━━━━━ Текст
Как в окружающей реальности оказались стёртыми границы дозволенного, так и в искусстве исчезли барьеры межпрофессионального свойства. Ликвидация этих барьеров предопределила появление мастеров универсального склада. «Целью художника виделось уже не отражение мира, а его изменение, превращение мира в произведение искусства» [5, с. 286].
Пальма первенства в деле полного отрицания «старой» формы принадлежит футуристам. Они осмелились посягнуть не только на «язык, как существующую систему средств и приёмов, но и разрушили, казалось бы, незыблемые его основы - грамматический строй и даже само слово. Реформируя все художественные элементы поэтической формы, они считали необходимым изменить и сам язык как таковой, не рассматривая его более как нечто не подлежащее структурным трансформациям. Следовательно, футуристы не только вносили новое в сами поэтические формы, но и решились на эксперименты с языком» [17, с. 86]. Этим были сняты все запреты в области формообразования. Язык Пушкина стал лабораторным материалом футуристического эксперимента [2, с. 54-56]. В манифесте, опубликованном в одном из первых российских футуристических изданий, го-
ворилось: «Мы стали придавать содержание словам по их начертательной и фонетической характеристике» [15]. Было публично декларировано, что слово имеет и смысл, и графически выраженную форму. Футуризм явил пример смелости и раскованности в экспериментальной работе со словом. А также, благодаря практическому, быстрому воплощению замысла, в книгах-макетах футуризм стал «первым течением мирового художественного авангарда XX в., которое начало использовать в творчестве проектные методы, конструируя новую абстрактно-геометрическую реальность» [8, с. 27].По мнению Хан-Магомедова, усилия футуристов открыли путь к свободе формотворчества для всей русской культуры в целом и для пластических искусств в частности [17, с. 85-87]. Для выработки концепций общекультурного охвата необходим художник ренессансного масштаба. Таким творческим потенциалом, без сомнения, обладал В.В. Маяковский. Его рассуждения о форме в поэзии полностью соотносятся с проблемами формообразования в пространственных видах искусств: «Нельзя противопоставлять метод социологический формальному методу, потому что это не два метода, а один: формальный метод продолжает социологический. Там, где кончается вопрос «почему?» и возникает «как?», кончается дело социологического метода и на его место во всеоружии вступает формальный метод» [9, с. 599]. На вопрос «как?» футуристы ответили новым словообразованием [6]. Предельная смелость творчества футуристов открыла дорогу для поиска «новой» формы в пространственных искусствах.
━━━━━━━━━━
━━━━━ Исходные материалы
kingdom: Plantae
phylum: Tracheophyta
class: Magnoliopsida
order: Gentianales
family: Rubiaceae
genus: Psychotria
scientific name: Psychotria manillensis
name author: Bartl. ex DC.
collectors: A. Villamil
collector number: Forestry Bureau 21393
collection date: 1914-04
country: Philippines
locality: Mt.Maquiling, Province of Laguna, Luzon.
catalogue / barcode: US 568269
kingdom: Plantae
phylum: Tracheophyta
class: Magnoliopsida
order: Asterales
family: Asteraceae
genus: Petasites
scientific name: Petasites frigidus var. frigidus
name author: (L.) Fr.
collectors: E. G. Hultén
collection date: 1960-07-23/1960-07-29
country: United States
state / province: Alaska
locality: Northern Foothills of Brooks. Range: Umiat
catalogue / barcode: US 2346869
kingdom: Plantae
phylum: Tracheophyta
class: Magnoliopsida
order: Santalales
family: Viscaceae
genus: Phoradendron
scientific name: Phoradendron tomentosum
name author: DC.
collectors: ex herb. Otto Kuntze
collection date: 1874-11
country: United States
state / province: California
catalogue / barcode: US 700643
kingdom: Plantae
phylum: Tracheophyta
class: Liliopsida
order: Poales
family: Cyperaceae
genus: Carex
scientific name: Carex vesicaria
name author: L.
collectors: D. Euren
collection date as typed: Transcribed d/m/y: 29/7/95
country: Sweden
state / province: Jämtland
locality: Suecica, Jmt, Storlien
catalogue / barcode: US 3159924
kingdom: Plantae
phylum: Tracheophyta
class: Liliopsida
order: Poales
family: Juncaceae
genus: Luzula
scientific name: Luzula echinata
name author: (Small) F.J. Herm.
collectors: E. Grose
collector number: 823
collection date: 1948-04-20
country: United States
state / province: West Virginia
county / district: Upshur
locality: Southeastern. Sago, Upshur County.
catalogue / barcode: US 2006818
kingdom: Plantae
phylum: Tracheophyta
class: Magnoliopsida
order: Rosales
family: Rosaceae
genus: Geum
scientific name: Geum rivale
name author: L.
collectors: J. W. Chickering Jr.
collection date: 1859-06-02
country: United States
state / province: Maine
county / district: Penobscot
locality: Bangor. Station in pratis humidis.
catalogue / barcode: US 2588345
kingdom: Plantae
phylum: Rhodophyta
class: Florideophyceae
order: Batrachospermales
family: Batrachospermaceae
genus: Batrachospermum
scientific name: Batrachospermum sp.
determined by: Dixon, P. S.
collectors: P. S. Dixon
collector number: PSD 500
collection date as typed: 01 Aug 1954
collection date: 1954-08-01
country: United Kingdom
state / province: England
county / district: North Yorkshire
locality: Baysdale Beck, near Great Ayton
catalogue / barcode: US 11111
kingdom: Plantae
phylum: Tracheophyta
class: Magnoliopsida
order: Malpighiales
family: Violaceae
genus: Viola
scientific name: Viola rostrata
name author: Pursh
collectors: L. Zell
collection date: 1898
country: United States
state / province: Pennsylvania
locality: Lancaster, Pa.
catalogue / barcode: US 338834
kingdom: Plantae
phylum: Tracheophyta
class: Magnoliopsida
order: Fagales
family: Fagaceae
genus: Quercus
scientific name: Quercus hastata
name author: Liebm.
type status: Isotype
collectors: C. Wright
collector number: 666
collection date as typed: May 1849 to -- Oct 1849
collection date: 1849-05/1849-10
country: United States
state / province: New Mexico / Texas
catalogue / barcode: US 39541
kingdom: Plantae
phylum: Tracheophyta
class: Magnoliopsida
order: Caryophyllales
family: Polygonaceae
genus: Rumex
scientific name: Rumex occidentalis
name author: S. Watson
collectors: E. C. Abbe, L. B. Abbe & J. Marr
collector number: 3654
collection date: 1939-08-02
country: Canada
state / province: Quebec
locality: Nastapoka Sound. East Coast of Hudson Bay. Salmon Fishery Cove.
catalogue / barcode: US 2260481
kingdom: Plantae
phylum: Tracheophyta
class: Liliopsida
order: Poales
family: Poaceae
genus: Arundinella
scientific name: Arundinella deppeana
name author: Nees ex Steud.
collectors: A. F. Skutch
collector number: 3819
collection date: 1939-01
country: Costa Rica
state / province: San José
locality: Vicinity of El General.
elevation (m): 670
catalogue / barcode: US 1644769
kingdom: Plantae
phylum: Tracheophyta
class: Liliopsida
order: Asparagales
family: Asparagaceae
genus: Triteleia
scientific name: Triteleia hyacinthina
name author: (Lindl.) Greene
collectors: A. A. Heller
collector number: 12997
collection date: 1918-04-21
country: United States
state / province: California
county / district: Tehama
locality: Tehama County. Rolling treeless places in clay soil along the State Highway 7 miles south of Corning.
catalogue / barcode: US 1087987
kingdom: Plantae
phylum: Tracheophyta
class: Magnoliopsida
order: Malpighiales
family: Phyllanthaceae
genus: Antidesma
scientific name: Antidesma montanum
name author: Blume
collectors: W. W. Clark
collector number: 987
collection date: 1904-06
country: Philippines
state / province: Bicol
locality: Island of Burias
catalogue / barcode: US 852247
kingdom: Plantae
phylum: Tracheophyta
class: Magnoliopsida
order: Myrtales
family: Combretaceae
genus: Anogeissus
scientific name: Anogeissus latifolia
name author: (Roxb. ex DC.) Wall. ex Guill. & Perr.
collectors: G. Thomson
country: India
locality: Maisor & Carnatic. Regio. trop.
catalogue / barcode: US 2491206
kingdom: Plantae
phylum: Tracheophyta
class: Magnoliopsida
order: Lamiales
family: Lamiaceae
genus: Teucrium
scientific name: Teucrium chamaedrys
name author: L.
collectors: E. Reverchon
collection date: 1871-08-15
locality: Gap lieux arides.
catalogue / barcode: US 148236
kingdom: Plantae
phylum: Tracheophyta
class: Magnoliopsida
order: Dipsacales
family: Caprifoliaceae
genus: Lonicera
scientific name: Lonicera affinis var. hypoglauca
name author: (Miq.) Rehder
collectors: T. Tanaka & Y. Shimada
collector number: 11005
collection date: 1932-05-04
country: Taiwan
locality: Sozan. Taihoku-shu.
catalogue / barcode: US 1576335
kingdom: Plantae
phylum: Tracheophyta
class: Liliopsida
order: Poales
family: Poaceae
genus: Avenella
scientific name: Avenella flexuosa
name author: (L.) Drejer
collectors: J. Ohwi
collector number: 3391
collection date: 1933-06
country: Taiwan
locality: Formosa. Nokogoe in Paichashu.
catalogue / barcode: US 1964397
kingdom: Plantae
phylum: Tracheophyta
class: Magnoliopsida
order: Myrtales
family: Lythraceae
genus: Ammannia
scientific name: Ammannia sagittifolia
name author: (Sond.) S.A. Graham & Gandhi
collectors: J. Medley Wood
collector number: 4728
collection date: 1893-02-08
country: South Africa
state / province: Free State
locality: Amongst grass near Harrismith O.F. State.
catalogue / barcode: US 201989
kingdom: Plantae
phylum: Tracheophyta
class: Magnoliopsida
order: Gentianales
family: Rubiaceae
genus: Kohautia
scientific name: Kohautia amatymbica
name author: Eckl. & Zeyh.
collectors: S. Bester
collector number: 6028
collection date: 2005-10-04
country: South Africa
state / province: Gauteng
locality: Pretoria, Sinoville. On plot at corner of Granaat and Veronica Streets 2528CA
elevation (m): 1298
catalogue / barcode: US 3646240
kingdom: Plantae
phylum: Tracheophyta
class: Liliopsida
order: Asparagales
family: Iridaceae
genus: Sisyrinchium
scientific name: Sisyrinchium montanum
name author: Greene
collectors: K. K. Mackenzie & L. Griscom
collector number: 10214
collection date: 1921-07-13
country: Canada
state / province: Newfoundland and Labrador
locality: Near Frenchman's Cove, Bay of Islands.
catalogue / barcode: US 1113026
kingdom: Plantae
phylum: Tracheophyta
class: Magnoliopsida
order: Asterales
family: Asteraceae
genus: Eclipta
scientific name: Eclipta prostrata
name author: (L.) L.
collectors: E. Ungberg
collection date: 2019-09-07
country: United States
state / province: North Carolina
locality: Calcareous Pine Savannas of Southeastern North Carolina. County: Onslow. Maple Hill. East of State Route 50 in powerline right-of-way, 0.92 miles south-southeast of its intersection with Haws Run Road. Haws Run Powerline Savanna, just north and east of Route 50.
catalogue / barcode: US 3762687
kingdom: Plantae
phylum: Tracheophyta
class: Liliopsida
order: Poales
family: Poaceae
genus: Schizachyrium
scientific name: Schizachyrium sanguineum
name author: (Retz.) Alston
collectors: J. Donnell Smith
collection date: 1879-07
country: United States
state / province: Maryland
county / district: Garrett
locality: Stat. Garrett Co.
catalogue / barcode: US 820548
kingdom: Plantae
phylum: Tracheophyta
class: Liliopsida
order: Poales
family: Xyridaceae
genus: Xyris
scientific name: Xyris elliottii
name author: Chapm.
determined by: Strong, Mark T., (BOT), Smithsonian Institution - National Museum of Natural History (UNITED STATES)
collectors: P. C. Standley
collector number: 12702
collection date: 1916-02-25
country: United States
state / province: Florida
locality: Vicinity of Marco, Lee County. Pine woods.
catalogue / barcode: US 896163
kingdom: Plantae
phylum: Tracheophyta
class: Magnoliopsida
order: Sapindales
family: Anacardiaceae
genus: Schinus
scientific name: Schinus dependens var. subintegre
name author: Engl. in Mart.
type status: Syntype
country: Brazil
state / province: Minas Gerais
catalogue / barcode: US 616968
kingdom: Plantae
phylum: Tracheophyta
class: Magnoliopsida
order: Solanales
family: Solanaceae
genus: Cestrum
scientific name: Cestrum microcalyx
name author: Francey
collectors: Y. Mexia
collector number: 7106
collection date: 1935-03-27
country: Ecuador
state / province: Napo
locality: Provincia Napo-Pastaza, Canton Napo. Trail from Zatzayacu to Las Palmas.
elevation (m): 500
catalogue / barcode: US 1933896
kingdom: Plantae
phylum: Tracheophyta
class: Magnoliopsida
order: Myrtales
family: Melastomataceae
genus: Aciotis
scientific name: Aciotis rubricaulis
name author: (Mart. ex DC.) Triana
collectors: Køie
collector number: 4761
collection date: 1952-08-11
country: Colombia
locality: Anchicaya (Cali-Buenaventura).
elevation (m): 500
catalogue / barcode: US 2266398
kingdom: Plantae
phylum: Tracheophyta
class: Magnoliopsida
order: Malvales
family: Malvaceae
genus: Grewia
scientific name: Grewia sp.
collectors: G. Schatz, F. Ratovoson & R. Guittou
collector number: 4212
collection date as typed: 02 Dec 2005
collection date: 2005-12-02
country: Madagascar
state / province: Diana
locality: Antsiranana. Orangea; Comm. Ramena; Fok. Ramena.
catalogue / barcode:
━━━━━━━━━━
Что требуется сделать.
• 1. Выпишите из текста о футуризме фрагмент от слов «Как в окружающей» до слов «[5, с. 286].» включительно.
• 2. Кто, согласно тексту о футуризме, без сомнения обладал творческим потенциалом художника ренессансного масштаба?
• 3. Продолжите текст о футуризме с того места, на котором он заканчивается.

Ответы на задания.
• 1.
Как в окружающей реальности оказались стёртыми границы дозволенного, так и в искусстве исчезли барьеры межпрофессионального свойства. Ликвидация этих барьеров предопределила появление мастеров универсального склада. «Целью художника виделось уже не отражение мира, а его изменение, превращение мира в произведение искусства» [5, с. 286].

• 2. В.В. Маяковский.

• 3.
Творчество двух лидеров художественного авангарда - Татлина и Малевича, развивалось в парадигме преобразования жизни художественными средствами и преследовало цель -«превращение мира в произведение искусства» [14, с. 18]. Н.Н. Пунин уподобляет данных мастеров авангарда «двум стихиям нового времени», которым было «дано поделить земной шар» [14, с. 18]. Кубизм и футуризм в начале творческого пути обоих авторов - точка бифуркации концепций формообразования, положивших «основу для воинственно полемизировавших между собой направлений - конструктивизма и супрематизма» [5, с. 286]. Представляется важным выявить объединяющие, пересекающиеся и противоположные смыслы этих двух мировоззренческих направлений русского авангарда в искусстве с позиций современной проект-
ной культуры. Общественно-политические вызовы современности, бурное развитие технологий, новая научная парадигма дают основание для сравнения формообразующих принципов вековой давности и нынешних актуальных направлений.
Острота полемики тех лет, разгоревшейся между представителями и лидерами двух течений, и сегодня не утратила своей актуальности. Процессы, протекающие в современном дизайн-проектировании, заставляют искать ответы на множество острых вопросов. Внимательное изучение в большинстве своём не реализованного наследия, даёт понимание скрытых смыслов, заключённых в текстах, в работах авторов, зачастую сохранившихся лишь в репликах или фотографиях, и вселяют уверенность в то, что «две концепции стилеобразования дополняли одна другую в общих стилеобразую-щих процессах» [17, с. 89]. Системное изучение творческих установок, воплощённых в работах мастеров, а также фигурирующих в их высказываниях, письмах и текстах различного характера, даёт основание для поиска путей «прорастания» их идей в современность. Наиболее характерные и предельно ясно сформулированные авторские установки концепций, спроецированные на сегодняшние проблемы формообразования в дизайне, должны помочь нам в определении вектора развития современной дизайн-практики и в корректировке теории.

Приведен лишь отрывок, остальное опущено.